Using the information:
a – Read the explanation of biomagnification below and decide whether each statement agrees with it. Answer yes or no for each, quoting the exact words of the explanation that settle it.
(i) Phytoplankton are small plants that float in the seas.
(ii) Toxic chemicals are present at high concentrations when they are first released into the environment.
(iii) Biomagnification mostly harms organisms at the bottom of the food chain.
b – In the explanation of biomagnification below, what happens to the toxins that zooplankton take in?
c – Continue the explanation of biomagnification below, picking up after its last numbered point.

Text block:
____

Explain biomagnification with the help of DDT in water i.e. in the food chain

   phytoplankton→zooplankton→small fish→big fish→human

Asked by sajal2402 | 23rd Feb, 2019, 06:30: PM

Expert Answer:

Biomagnification is a cumulative increase in the concentration of a persistent substance in successively higher trophic levels of the food chain. For example, if an organism is eaten by another organism, these substances move up the food chain and become more concentrated at each step.

Biomagnification of a toxic substance has the potential to cause harm to organisms, particularly to those at the top of the food chain.

 When the DDT consumption is through phytoplankton to the human, the concentration goes on increasing as the food chain goes on. 
1. The concentration of toxic chemicals and pollutants seem to be very low when released in different environments.
2. Phytoplankton are small plants that float in the seas that normally absorb these toxins.
3. Zooplankton consume the phytoplankton and thus take in the toxins, which stay locked inside them.

____

Dataset records:
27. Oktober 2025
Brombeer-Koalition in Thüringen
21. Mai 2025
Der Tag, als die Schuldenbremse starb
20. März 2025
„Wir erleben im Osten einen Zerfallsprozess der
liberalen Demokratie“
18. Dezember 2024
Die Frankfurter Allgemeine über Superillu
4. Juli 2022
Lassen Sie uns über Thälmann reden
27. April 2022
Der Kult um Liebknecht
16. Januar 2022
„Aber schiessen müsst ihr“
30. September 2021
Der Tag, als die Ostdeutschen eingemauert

____

Expected results:
a –
(i) Yes: "Phytoplankton are small plants that float in the seas that normally absorb these toxins."
(ii) No: "The concentration of toxic chemicals and pollutants seem to be very low when released in different environments."
(iii) No: "particularly to those at the top of the food chain."

b – They stay locked inside the zooplankton.

c –
4. Whenever the small fish feed on the zooplanktons, they take up the toxins, which get absorbed in their fatty tissues. The accumulation occurs and the concentrations build up to about 20 parts per billion
5. When the large fish consume the smaller fish for food, they consume the toxins that accumulate in their fatty tissues. The concentrations become higher up to ranges of 80 to 100 parts per billion. 
6. The levels of concentrations in the top level organisms such as big fish or humans increase to the highest ranges of 10,000 to 15,000 parts per billion. Humans become more susceptible to cancers, liver and kidney failure, respiratory disorders, etc.